If you are deleting everything in a table, instead of running delete from TABLE
you can run truncate TABLE
The benefits of truncate over delete
- it is generally faster
- it doesn't require you to vacuum the table to free up that space for the database to use for other stuff
The drawbacks are
- it doesn't support where clauses so you can't use it to remove parts of the table, all or nothing
- It is not transaction safe, if you truncate and then fill a table inside of a transaction block outside things might see it empty (that being said it can be rolled back if there is an error, so you can use it inside a transaction)
Postgres has traditionally not had any sort of upsert but as of version 9.5 you can, the requirements is to have a unique key constraint, so if you have a table, with 2 columns key, and value, and want to make the the row with key 1 has a value of 'a' then what you could do is
Insert into table (key, value) values (1, 'a') on conflict(key) do update set value = excluded.value;
There is a temp table made called 'excluded' for you to use to then update the rows
single and double quotes are not interchangable in postgres, identifiers
such as table and column names use double quotes, while values
like a string you pass in are in single quotes
Double quotes are usually optional for tables and columns, but if you make a table in camelCase in knex, then to query it anywhere else requires double quotes, also there is a built in table named user
in postgres so if you name your table that you have to use double quotes to access it.
Postgrs has an alternative method of single quoting with dolar signs, it's 2 dollars sings, and maybe stuff between them, so the follwing are all equivilent
'foo';
$$foo$$;
$blahblahblah$foo$blahblahblah$;
You can avoid specifying passwords or config in any sort of config and instead pass them in environmental variables, very handy when using app engine or kubernetes as, helpful ones are PGHOST
, PGDATABASE
, PGUSER
, PGPASSWORD
and PGSSLMODE
psql is the command line interface for using postgres, some good tricks
\dt
lists all the tables
\d <table>
gives details about a specific table including data types, constraints and indexes
\x auto
switches to a different display mode that is helpful when there are a lot of columns in a table
\l
lists all the databases on a server
\c database_name
connect to different database
\copy { table | ( query ) } { from | to } { 'filename' } [ [ with ] ( option [, …] ) ]
can be used to import and export data, it has a slightly dif
this is a great tool that comes with postgis that makes it very easy to to bring a shapefile into postgres
shp2pgsql -s 4326 -g geom -S thing.shp table_name | psql
if the shapefile is in a different projection you can get it to project by changing -s xxxx:4326
if you don't use the -s option then it give a srs of 0 which is probably not what you want
by default it creates a table, but you can do -d
to drop and recreate or -a
appends
-g
is used to specify the geometry field
-S makes it use single geometries instead of multi geometries use this if all the polygons/lines are single part, you can't use it if some are multipart
You can define custom functions, I think I've done that once but I can't remember why. You definitely need them if you have code that needs to run on update or on insert (like a trigger). The docs have some information on this.
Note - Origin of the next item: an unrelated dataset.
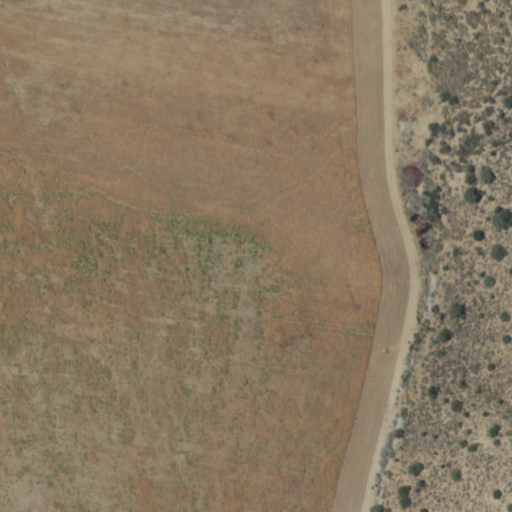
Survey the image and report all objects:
crop: (199, 254)
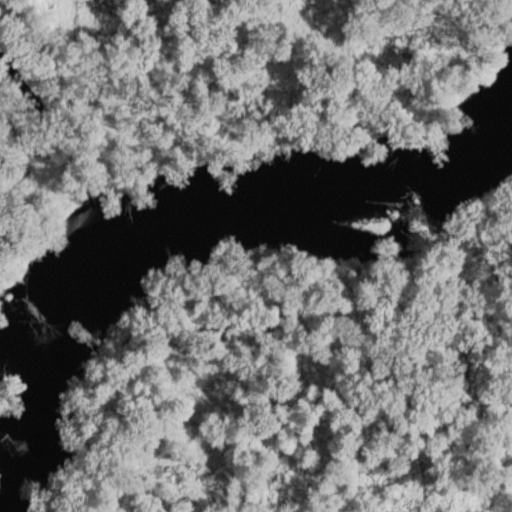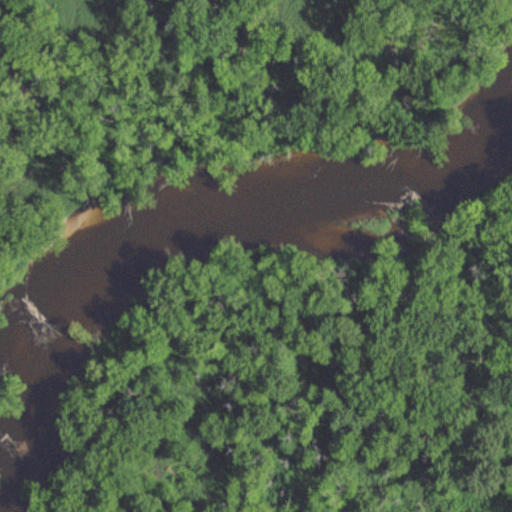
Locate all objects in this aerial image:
river: (190, 237)
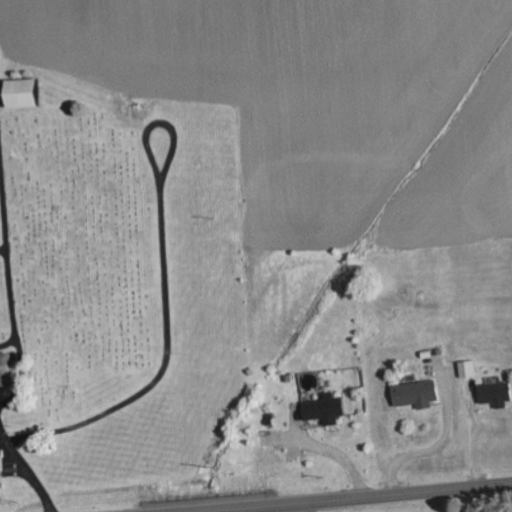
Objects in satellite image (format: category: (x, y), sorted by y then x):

Guido can speak to this if we have more questions.
As of postgres 12 computed columns are called 'generated columns' with the information GENERATED ALWAYS AS (<expression>) STORED
CREATE TABLE people (
height_cm numeric,
height_in numeric GENERATED ALWAYS AS (height_cm / 2.54) STORED
);
You can get more details in the docs
in previous versions you'd have to do complicated stuff with triggers in order to get this result (maybe that's where I used a function before).
That being said if you only need the generated thing in order to do queries on the table, then a computed index might be a better thing for you.
There is a 'copy' command that allows you to copy csv data into and export from a table, to bulk export you can run
copy (select * form table) to './file.csv' with csv header force quote *;
or if you were on a different machine then the database you could change the query to be
copy (select * form table) to STDOUT with csv header force quote *;
put it in a file called file.sql
and run
psql -f file.sql > file.csv
(you may or may not need the force quote *
thingy this was copied from something I had created a couple months ago that needed it).
For inserts I tend to write custom write streams using knex since we often have to do data manipulation at the same time, that's out of scope for this topic, but maybe can be covered in the STREAMS! talk.
It might seem like a good idea to do paging by running something like
-- page 1
select * from table limit 20
-- page 2
select * from table limit 20 offset 20
-- page 10
select * from table limit 20 offset 180
this isn't something that postgres is able to optimize away so
select * from table limit 20 offset 180
-- equivalent to
select * form table limit 200;
-- and then throwing away the first 180 rows
this isn't terrible if it's really just 200, but if it was like 2000 that might be a different issue.
there are a couple ways to do this better, if you only need previous and next page, then you can do
select * from table order by primary_key limit 20
then remember the key from the last item on the list and when they want to go to the next page
select * from table where primary_key > ? order by primary_key limit 20
There are more complex arraignments if you need to be able to page to arbitrary locations and you have a non trivial amount of pages that are probably out of scope for this.
A Foreign key constraint means that you are saying that any key a certain column in this table MUST match a key in aa column in a different table.
One nice thing you can specifying when creating a foreign key is the on delete cascade
option which says that when the key I'm referencing is deleted, also delete me.
The key being referenced must have a unique
or primary key
constraint placed on them, and both of those automatically create indexes meaning the referenced key will always have an index.
Views are like with statements that have been defined globally in the database and can be treated for the purpose of selects statements to be just like tables.
Other cool things:
If a view only has one table it calls from, doesn't have any aggregates and some other things then you can actually use it to update and insert data and postgres will write it to the table that is referenced.
Materialized views are views where the output is saved to disk. They don't automatically update when the tables they are based on are updated, but there is a command to refresh them that will do so (this is similar to creating a table based on a query, but postgres saves the query that created it)